Some problems start at the top.

A common theme in the state’s Phase II report on Davenport Schools is a disorganized central office and muddied chain of command, even as the report praises the district’s “strong leadership” since November.

Two major events happened in November: Former Superintendent Art Tate resigned and TJ Schneckloth was named interim superintendent, and the Phase II audit was ordered by the State Board of Education.

Davenport’s central office has an “uncommon structure,” according to the report, where responsibilities aren’t delegated to either associate superintendent, but rather handled directly by the superintendent.

“This has had a detrimental effect on the ability of the district to communicate effectively among staff and implement procedures or initiatives district-wide," the report said. "Buildings tend to work independently rather than working as a system.”

Tate put that system in place during his tenure, district officials said.

Building principals and central office staff worked directly with the superintendent for program and budget concerns, without a clear chain of command or regard for procedures to ensure district-wide implementation of centrally-made decisions.

According to the comprehensive annual financial report discussed at the Jan. 14 board meeting, in 2017-2018, the following positions reported directly to Tate: chief financial officer, director of exceptional education, director of human resources and equity, director of curriculum and instruction, director of learning information services, director of community relations and partnerships and Associate Superintendents Bill Schneden and Robert Scott.

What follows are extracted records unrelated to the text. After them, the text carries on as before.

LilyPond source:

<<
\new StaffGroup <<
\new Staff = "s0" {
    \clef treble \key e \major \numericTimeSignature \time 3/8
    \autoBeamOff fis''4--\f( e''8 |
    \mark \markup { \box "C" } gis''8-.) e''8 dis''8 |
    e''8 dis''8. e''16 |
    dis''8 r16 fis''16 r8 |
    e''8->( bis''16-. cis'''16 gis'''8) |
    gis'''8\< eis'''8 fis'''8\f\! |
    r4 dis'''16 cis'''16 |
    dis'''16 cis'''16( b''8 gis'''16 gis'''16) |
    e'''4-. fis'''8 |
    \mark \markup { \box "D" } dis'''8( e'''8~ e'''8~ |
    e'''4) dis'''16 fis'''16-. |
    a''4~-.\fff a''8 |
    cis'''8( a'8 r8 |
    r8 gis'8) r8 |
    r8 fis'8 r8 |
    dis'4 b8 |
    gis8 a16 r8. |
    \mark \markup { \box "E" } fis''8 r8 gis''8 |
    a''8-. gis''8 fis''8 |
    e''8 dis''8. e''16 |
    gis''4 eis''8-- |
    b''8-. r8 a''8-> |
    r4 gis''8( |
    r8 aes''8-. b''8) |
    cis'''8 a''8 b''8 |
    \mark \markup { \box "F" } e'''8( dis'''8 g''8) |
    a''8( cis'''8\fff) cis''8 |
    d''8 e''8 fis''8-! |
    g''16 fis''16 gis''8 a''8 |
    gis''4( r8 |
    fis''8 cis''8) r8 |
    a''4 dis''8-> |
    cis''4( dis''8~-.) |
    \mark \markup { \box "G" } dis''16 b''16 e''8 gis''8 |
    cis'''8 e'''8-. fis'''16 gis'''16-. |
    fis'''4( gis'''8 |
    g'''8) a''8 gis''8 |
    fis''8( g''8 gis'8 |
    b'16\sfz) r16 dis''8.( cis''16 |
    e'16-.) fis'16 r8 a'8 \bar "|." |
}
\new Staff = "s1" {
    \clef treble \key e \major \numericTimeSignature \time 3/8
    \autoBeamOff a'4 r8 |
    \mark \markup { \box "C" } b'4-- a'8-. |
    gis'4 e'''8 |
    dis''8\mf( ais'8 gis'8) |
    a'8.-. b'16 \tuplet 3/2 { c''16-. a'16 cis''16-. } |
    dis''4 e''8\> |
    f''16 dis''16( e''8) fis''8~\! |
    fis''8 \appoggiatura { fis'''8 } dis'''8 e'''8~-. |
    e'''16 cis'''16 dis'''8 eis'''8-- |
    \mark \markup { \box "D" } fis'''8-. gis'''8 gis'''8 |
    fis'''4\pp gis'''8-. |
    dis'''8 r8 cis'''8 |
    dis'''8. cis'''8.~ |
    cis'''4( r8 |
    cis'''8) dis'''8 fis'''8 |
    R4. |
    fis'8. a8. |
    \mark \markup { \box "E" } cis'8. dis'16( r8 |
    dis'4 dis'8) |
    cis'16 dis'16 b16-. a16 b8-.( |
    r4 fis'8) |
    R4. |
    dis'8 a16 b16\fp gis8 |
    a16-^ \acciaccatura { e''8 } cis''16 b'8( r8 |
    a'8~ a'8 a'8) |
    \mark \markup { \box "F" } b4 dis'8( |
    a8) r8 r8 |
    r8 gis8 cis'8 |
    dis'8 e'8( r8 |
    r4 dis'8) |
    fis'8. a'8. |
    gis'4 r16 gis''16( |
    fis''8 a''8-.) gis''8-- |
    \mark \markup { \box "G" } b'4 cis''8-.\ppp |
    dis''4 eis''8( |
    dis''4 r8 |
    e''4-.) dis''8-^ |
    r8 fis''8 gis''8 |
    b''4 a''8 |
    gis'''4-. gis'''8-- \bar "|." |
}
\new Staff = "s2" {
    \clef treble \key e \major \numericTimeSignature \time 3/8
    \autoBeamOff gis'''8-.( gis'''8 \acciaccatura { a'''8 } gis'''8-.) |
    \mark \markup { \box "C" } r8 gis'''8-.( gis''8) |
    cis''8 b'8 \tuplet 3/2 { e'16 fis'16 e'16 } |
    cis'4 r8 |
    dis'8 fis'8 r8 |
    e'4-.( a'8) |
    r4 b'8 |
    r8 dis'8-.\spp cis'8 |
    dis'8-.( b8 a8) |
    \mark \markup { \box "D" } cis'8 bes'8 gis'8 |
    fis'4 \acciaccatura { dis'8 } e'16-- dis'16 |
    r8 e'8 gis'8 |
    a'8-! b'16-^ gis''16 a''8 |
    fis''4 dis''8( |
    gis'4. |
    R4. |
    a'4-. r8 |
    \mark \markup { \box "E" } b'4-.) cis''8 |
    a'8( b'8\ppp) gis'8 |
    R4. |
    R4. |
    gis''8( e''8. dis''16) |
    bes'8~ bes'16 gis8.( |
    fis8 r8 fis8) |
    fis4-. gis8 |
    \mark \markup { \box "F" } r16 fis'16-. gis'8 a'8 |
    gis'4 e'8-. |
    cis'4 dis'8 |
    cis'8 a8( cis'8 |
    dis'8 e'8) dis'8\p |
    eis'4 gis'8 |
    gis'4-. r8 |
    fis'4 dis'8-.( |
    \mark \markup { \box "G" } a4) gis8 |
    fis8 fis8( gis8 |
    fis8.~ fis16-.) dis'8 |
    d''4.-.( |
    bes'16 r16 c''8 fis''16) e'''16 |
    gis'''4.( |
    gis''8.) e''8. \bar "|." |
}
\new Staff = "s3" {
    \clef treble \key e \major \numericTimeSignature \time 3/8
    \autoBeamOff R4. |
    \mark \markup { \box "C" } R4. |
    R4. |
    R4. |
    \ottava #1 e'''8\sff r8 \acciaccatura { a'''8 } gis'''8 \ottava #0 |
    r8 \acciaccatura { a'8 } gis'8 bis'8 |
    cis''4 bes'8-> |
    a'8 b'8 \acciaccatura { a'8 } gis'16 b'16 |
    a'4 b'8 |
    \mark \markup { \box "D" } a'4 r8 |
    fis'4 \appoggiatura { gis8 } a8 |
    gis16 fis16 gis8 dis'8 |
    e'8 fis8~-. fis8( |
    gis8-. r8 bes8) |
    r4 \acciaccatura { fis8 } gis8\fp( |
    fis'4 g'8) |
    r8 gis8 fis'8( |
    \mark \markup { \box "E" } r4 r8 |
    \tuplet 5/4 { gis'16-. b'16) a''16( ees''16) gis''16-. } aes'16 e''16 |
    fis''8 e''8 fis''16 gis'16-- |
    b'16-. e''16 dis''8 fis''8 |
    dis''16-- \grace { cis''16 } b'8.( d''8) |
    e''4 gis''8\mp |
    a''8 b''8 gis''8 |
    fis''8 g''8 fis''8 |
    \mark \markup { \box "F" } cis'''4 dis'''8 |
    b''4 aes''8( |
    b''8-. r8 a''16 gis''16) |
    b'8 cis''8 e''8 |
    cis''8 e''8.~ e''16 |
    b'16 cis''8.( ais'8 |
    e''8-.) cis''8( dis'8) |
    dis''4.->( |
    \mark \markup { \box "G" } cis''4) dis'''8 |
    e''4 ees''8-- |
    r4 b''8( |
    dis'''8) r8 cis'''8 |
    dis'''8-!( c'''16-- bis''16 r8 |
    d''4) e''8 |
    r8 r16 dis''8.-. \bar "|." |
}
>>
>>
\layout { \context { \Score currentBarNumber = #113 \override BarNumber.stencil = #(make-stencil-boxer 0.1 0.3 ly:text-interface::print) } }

Security, director of state and federal programs and services and elementary school principals reported to Schneden, while athletics and intermediate and secondary principals reported to Scott.

While concerns about the basic structure of the central office do not culminate into a legal citation, the school improvement team recommended the administrators, including building principals, review the structure and decision-making processes “to determine if these are designed to promote the student outcomes they want to achieve.”

Incoming superintendent Robert Kobylski said the central office structure came up during his interview in February, before the Phase II audit was completed.

“It’s not surprising they noted that as an issue,” he said.

Kobylski said he was doing his own research and had “very definitive ideas” about how to improve the district’s “vertical alignment.”  

“I’m in alignment with the state’s notion: there has to be a clear line of sight throughout the district … and that line of sight has to reach every single employee,” he said.

Another concern — and an actual legal citation — surrounding the central office is the lack of job evaluations for central office administrators and staff. There was “no evidence" administrators were annually evaluated, and “numerous” personnel files lacked current or on-cycle evaluation.

“That’ll be fixed immediately,” Kobylski said. “There’s no reason that should have happened.”

The district has four required corrective actions with two deadlines. By August 2019, the district must establish written evaluation criteria and annually implement evaluation procedures; establish written job descriptions for all supervisory positions; and review all administrative position files to determine the last evaluation. By August 2020, the district must be evaluating administrators on an annual basis.

Building principals are already being evaluated on an annual basis, Schneckloth said, adding that all of the evaluations for administrators in the central office were “started, at least.”

“Right now, we’re working on our national expert to rebuild,” he said. “We’re calling it a report card system that flows from buildings to assistant superintendents to the superintendent on our goals.”

In the meantime, Schneckloth said he was having “pre-meetings” with administrators to talk about the leadership standards from the state and to reflect on what evidence might demonstrate those standards were being met.

“I’m reviewing with each of them whether they’re meeting those goals,” he said.

The district will report to the Board of Education on Thursday, and the board will discuss the report and vote on the recommendations, pending any amendments board members might propose.

“It’s very important everyone understands we’re partnering with the state moving forward,” Kobylski said. “... We’re going to look back on this and realize we became a better district.”